人間万事塞翁が馬、青は藍より出でて藍よりも青し
平易で分かりやすい表現が良い日本語として推奨される今、普段の会話で凝った言い回しの「ことわざ」を使うことは敬遠される流れを感じます。しかし、ことわざには、的確に言い当てることの難しい内容をスッキリ分かりやすく納得させる力があります。知ってるつもりだったことわざに「本当はこんな意味だったのか…」と再認識させられる機会があるかもしれません。ことわざの世界でことば遊びを楽しんでみましょう。こんなことわざ、あんなことわざ「知ってるつもり?!」
人間万事塞翁が馬
古い中国のお話、前漢時代の書物「淮南子」人間訓より。昔、中国の北辺の砦に住んでいた老人の馬が隣国に逃げました。馬の持ち主である老人が「馬を失ってしまった…」と落ち込んでいると、その馬がもう一頭の若く賢い馬を連れて戻ってきました。「馬が一頭増えた」と喜んでいると、老人の子供が連れられてきた馬に乗って落馬し、脚を骨折してしまいました。「馬が来なければケガもしなくてすんだのに…」と老人が嘆いていると戦争が起き、子どもはケガをしていたおかげで徴兵を免れ、生き延びることができました。
禍福はあざなえる縄のごとし
このように、良いと思ったことが後々起こる悪いことの原因となったり、悪いと思ったことが後々の良いことを引き起こしてくれたりするなど、人生で起きる様々なことはすべて一概に良い悪いと決めつけ、「一喜一憂」できるものではないことを示しています。同様の意味で「禍福はあざなえる縄のごとし」とも言われるように、将来いったい何が役立ち何が災難となるかは、誰にも分からないことなのです。
青は藍より出でて藍よりも青し
では次。青という色は「藍草」という染料の植物から染め出すものです。藍の色に染めた布のことを「藍染め」などと呼びます。「青」は「藍」から生まれた色でありながら、その青さにおいて生みの親である藍を超えてはるかにあざやかな青色になります。その様子を師弟関係に置き換え、弟子がその能力において師匠を超え、実力的に優れた能力を持つ様子を「藍草」から生まれる「青色」に例えました。現実の世界でも、若い弟子が高い才能を示し早くから師匠を超えてしまう例は多くあります。最近の出来事で言えば、プロ棋士の藤井聡太七段などが挙げられるかもしれません。「「青」は藍草から生まれた色であり、青がどれだけあざやかに青色であろうとその源は変わりなく「藍」だ。

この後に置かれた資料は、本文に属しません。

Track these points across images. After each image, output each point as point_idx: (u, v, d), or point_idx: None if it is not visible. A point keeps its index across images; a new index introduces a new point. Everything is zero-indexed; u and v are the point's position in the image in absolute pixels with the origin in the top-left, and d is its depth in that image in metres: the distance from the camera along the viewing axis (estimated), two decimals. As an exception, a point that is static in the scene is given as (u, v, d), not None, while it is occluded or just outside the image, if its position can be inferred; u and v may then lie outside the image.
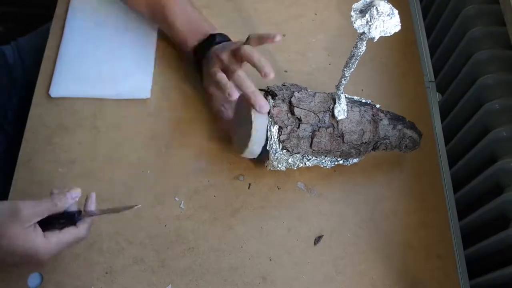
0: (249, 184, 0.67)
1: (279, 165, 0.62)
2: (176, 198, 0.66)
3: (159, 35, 0.77)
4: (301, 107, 0.59)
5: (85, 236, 0.49)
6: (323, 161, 0.64)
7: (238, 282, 0.61)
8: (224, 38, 0.68)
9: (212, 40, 0.67)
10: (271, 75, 0.56)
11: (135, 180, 0.66)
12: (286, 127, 0.59)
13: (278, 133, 0.59)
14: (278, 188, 0.67)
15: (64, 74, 0.72)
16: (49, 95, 0.70)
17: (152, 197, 0.65)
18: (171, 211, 0.65)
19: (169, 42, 0.77)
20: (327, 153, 0.62)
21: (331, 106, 0.60)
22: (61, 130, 0.69)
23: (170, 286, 0.60)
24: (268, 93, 0.61)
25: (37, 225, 0.47)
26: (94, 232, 0.62)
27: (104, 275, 0.60)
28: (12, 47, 0.86)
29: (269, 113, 0.59)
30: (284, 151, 0.60)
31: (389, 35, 0.48)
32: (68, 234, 0.48)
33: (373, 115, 0.62)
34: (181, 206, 0.65)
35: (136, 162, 0.67)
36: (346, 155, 0.63)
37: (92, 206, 0.51)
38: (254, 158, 0.63)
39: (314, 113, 0.59)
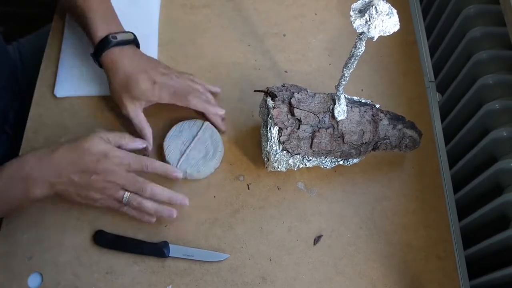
0: (247, 185, 0.67)
1: (279, 166, 0.62)
2: (176, 198, 0.66)
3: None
4: (301, 108, 0.59)
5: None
6: (323, 161, 0.64)
7: (238, 282, 0.61)
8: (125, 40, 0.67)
9: (112, 39, 0.65)
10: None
11: (135, 180, 0.66)
12: (286, 128, 0.59)
13: (278, 134, 0.59)
14: (278, 188, 0.67)
15: (69, 74, 0.72)
16: (49, 95, 0.70)
17: (152, 197, 0.65)
18: (171, 211, 0.65)
19: (170, 44, 0.77)
20: (327, 153, 0.62)
21: (331, 106, 0.60)
22: (61, 130, 0.69)
23: (170, 286, 0.60)
24: (268, 94, 0.61)
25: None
26: (94, 232, 0.63)
27: (104, 275, 0.60)
28: (14, 47, 0.86)
29: (268, 114, 0.58)
30: (285, 152, 0.60)
31: (388, 34, 0.48)
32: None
33: (373, 115, 0.62)
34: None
35: (136, 162, 0.67)
36: (346, 156, 0.63)
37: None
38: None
39: (314, 114, 0.59)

しかし「青」はその青さにおいて「藍」よりもはるかに青く、もはや藍は青さにおいて決して「青」に勝つことはできない」様子を示した言葉が、「青は藍より出でて藍よりも青し」と言えるでしょう。
まとめ
ことわざはうまく使うと伝えるための便利な手段になります。失敗すると少しカッコ悪くなるかもしれません。だから、意味もしっかり理解してことわざを上手に使いこなしましょう。それが、あなたの知性を上品に仕上げる、最適な香辛料になるはずです。
「満足感は達成の中ではなく努力の中にある。完全な勝利とは全力を尽くすことだ」
”Satisfaction lies in the effort, not in the attainment. Full effort is full victory.”